Chronic lymphocytic leukemia (CLL) is usually diagnosed in early stage, asymptomatic patients, and, although a wealth of prognostic parameters have been identified, the standard approach is a "watch and wait" strategy irrespective of risk factors. Therapy is only indicated if "active disease" criteria (International Workshop on Chronic Lymphocytic Leukemia guidelines) are met, and the routine upfront treatment is a combination of CD20 antibody (rituximab, ofatumumab or obinutuzumab) and chemotherapy (fludarabine /cyclophosphamide, bendamustine, chlorambucil), with the choice mainly determined by physical fitness of the patient. The major subgroup in which this approach does not result into satisfactory efficacy is in CLL with 17p deletion (17p-) or TP53 mutation (TP53mut). Likewise, patients with a short initial response duration (i.e., <24-26 months) have a dismal outcome with chemoimmunotherapy salvage. Therefore, these patients have been referred to as "ultra high risk," and, in these subgroups, novel agents such as signaling kinase inhibitors (also termed B-cell receptor signaling inhibitors; e.g., ibrutinib targeting Bruton tryosine kinase, idelalisib targeting phosphoinositide 3-kinase) and BCL2 antagonists (venetoclax, formerly ABT-199/GDC-0199) have shown dramatic efficacy. Ibrutinib and idelalisib are currently approved for the treatment of relapsed or refractory CLL or frontline treatment of 17p-/TP53mut CLL regardless of fitness.
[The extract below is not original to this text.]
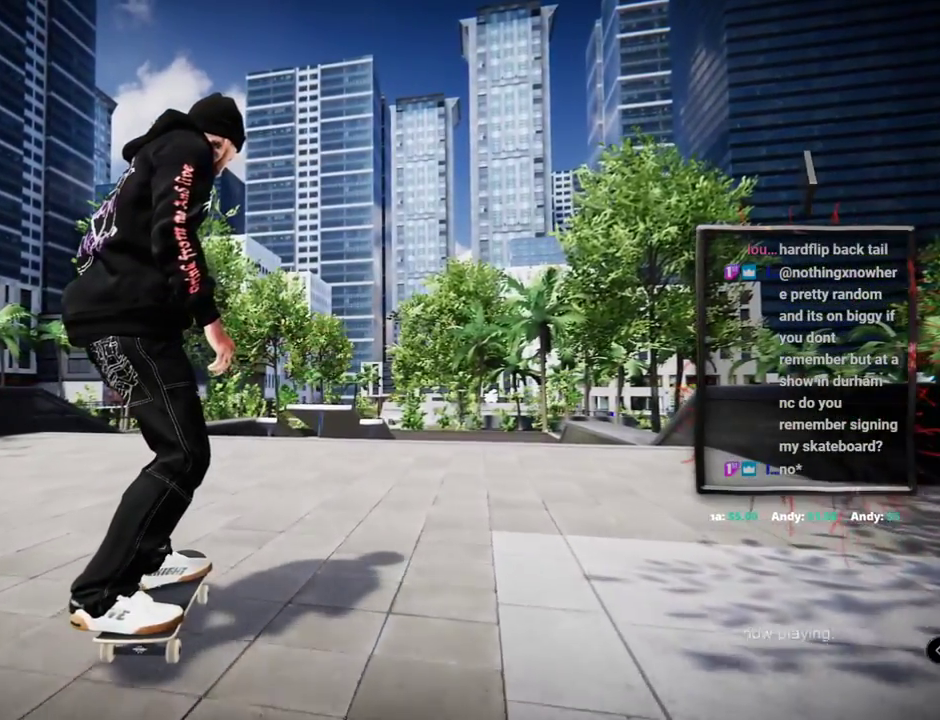
{"buttons": [], "left_stick": "center", "right_stick": "center", "events": []}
Therefore, these agents are challenging the concept of adjusting treatment to fitness and TP53 status, because they offer remarkable efficacy combined with exceptional tolerability. Nevertheless, it appears that 17p-/TP53mut retains an adverse prognostic impact, making additional improvement a primary research goal aimed at the development of the best combinations and/or sequences of these new agents, as well as prognostic and predictive markers guiding their use.

摘要

慢性淋巴细胞白血病(CLL)通常在早期、无症状患者中被诊断出来,并且,尽管已经确定了大量预后参数,但标准方法是“观察等待”策略,而不考虑风险因素。仅当符合“活动性疾病”标准(慢性淋巴细胞白血病国际研讨会指南)时才进行治疗,常规的初始治疗是CD20抗体(利妥昔单抗、奥法木单抗或奥妥珠单抗)与化疗(氟达拉滨/环磷酰胺、苯达莫司汀、苯丁酸氮芥)的联合使用,选择主要由患者的身体状况决定。这种方法不能产生满意疗效的主要亚组是伴有17号染色体短臂缺失(17p-)或TP53突变(TP53mut)的CLL。同样,初始缓解持续时间短(即<24 - 26个月)的患者在化疗免疫疗法挽救治疗中的预后很差。因此,这些患者被称为“超高风险”,在这些亚组中,新型药物如信号激酶抑制剂(也称为B细胞受体信号抑制剂;例如,靶向布鲁顿酪氨酸激酶的依鲁替尼、靶向磷脂酰肌醇3激酶的idelalisib)和BCL2拮抗剂(维奈克拉,原ABT - 199/GDC - 0199)已显示出显著疗效。依鲁替尼和idelalisib目前被批准用于治疗复发或难治性CLL或17p-/TP53mut CLL的一线治疗,无论身体状况如何。因此,这些药物正在挑战根据身体状况和TP53状态调整治疗的概念,因为它们具有显著疗效且耐受性良好。然而,似乎17p-/TP53mut仍然具有不良预后影响,进一步改善是旨在开发这些新药的最佳组合和/或顺序以及指导其使用的预后和预测标志物的主要研究目标。